Think back: 2008 NBA Playoffs, Stevenson, a member of the Washington Wizards at the time, said that James, who was serving his first stint with the Cleveland Cavaliers was an overrated basketball player. James, seemingly unfazed and chasing his first NBA title at the time, replied stating that Stevenson would be like “Jay-Z responding to Soulja Boy.”

Jay-Z stepped in.

Sampling the instrumental and vocals from Too Short’s Blow The Whistle, Hov went ham!

It happened 11 years ago yesterday as noted by Bleacher Report’s Thomas Duffy.

 

If you’re tardy to the party, Jay-Z said:

 

“Ask my n**** LeBron! We so big we ain’t gotta respond. When you talkin to a don, please have respect like you’re talking to your mom. We let the money do the talkin. As you see we be talkin rather often. The ROC Boys in the buildin. Another hundred fifty million don’t it sound like we yellin?!!! Who the f*** overrated?! If anything they underpaid him. Hatin that’s only ‘gonna make him spend the night out of spite with the chick you’ve been datin. We the best of the best. We ‘gon be here so the rest could take a rest, I gotta get this off my chest, No pause none of that s***, get off my d***”

“I thought it was dope cause it’s Jay,” DeShawn Stevenson told me on Scoop B Radio.

“But it just caught me off guard because you know, I don’t rap. So you know, it was just a weird situation. I thought it was clever because I’m from California, Fresno obviously Blow The Whistle, so honestly at the moment it’s nothing against Jay it was more about LeBron and the situation that was going on.”

James and Stevenson’s quarrel began after a disagreement that Stevenson felt was a dead issue. “It was just something I heard in the locker room,” said Stevenson.

“Long situation that got back to me and I felt that, with that type of player you shouldn’t be talking in the locker room and doing stuff like that.”

When asked to further their issue from way back, Stevenson stated:

“I don’t like to go back and forth because it’s getting kind of old, but to me it was disrespectful.

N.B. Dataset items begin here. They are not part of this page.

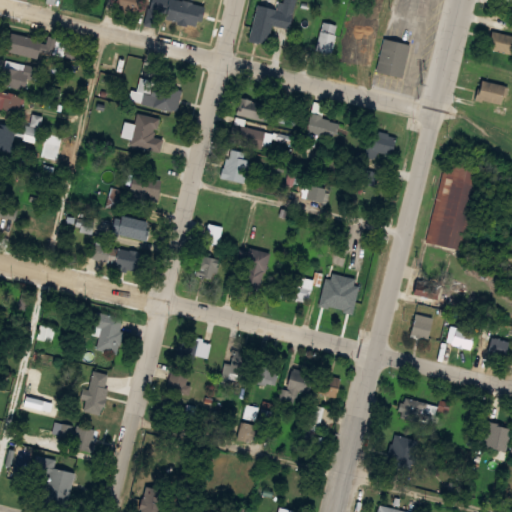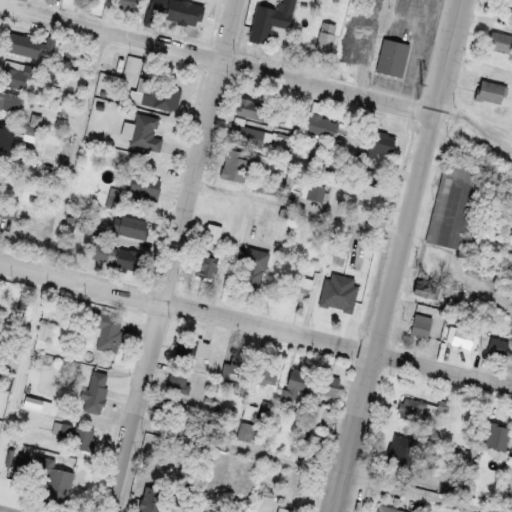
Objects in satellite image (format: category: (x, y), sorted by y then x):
building: (50, 1)
building: (50, 1)
building: (126, 2)
building: (128, 3)
building: (184, 10)
building: (175, 11)
building: (154, 12)
building: (271, 19)
building: (271, 19)
road: (409, 21)
building: (379, 26)
building: (326, 37)
building: (327, 37)
building: (501, 40)
building: (500, 42)
parking lot: (411, 43)
building: (22, 44)
building: (39, 45)
building: (57, 46)
building: (360, 46)
building: (361, 48)
road: (420, 54)
building: (112, 56)
road: (219, 57)
building: (393, 58)
building: (394, 58)
power tower: (429, 68)
building: (16, 73)
building: (17, 74)
building: (490, 91)
building: (493, 91)
building: (162, 94)
building: (165, 97)
building: (10, 100)
building: (10, 101)
building: (255, 109)
building: (255, 109)
building: (288, 116)
building: (320, 119)
building: (322, 125)
building: (32, 126)
building: (146, 133)
building: (147, 133)
building: (6, 135)
building: (6, 135)
building: (248, 136)
building: (268, 139)
building: (383, 142)
building: (381, 144)
building: (237, 166)
building: (238, 166)
building: (293, 176)
building: (370, 176)
building: (144, 186)
building: (143, 191)
building: (315, 193)
building: (316, 193)
building: (455, 203)
building: (7, 208)
building: (9, 208)
road: (301, 208)
building: (87, 226)
building: (131, 226)
building: (132, 226)
road: (58, 230)
building: (213, 233)
building: (214, 234)
power tower: (387, 238)
road: (177, 256)
road: (402, 256)
building: (127, 257)
building: (127, 259)
building: (209, 265)
building: (209, 266)
building: (256, 267)
building: (253, 269)
building: (334, 270)
building: (298, 290)
building: (298, 290)
building: (341, 299)
building: (340, 300)
road: (255, 320)
building: (423, 324)
building: (421, 325)
building: (108, 331)
building: (109, 331)
building: (45, 332)
building: (46, 332)
building: (460, 337)
building: (464, 337)
building: (499, 344)
building: (498, 346)
building: (194, 349)
building: (195, 351)
building: (511, 354)
building: (241, 359)
building: (269, 368)
building: (269, 369)
building: (181, 379)
building: (300, 379)
building: (181, 380)
building: (296, 383)
building: (327, 384)
building: (327, 385)
building: (91, 393)
building: (92, 394)
building: (171, 408)
building: (171, 408)
building: (421, 409)
building: (417, 410)
building: (250, 411)
building: (314, 415)
building: (315, 415)
power tower: (337, 433)
building: (497, 435)
building: (78, 436)
building: (82, 437)
building: (496, 437)
building: (402, 461)
building: (402, 463)
road: (316, 466)
building: (270, 475)
building: (55, 481)
building: (53, 482)
building: (152, 500)
building: (153, 500)
building: (388, 508)
building: (241, 509)
building: (392, 510)
building: (409, 511)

I felt like it’s a brotherhood and I felt like I came straight out of high school and you did too. So we should be uplifting not trying to hold each other down.”

Stevenson and James made peace since the incident. In 2011, Stevenson, a member of the Dallas Mavericks faced off against James’ Miami Heat in the NBA Finals. The Mavericks would win.

Appearing on Scoop B Radio, Too $hort weighed in on Jay-Z’s sampling of Blow The Whistle.

According to the Oakland rapper, he believes that Jay-Z, then a mironity of the Nets, used the song as a tactic to recruit LeBron James to the Nets during free agency in 2010.

“So I guess in his mind he was gearing up to, at that point, I think he was thinking about signing LeBron and having him play for the Nets,” Too Short shared with me via Scoop B Radio in March.

“And he was courting LeBron and LeBron was special to him and ol’ boy [Stevenson] stepped on LeBron’s toes talking sh** and Jay was like, ‘I’m going to shut this down.’ And he probably saw the moment where the crowd reacted to the song and then that was on his mind.”

Stevenson who briefly played for the Nets can see Too Short’s logic.

Of course, for sure,” he said.

“I mean you look at LeBron right now you can’t deny he’s a hell of a player so it’s kind of like him having his back and that’s why I didn’t look at it as a certain type of situation but you know being from Cali Too Short knows we Cali people we move different you can’t do those type of things so I just took it for what it is.”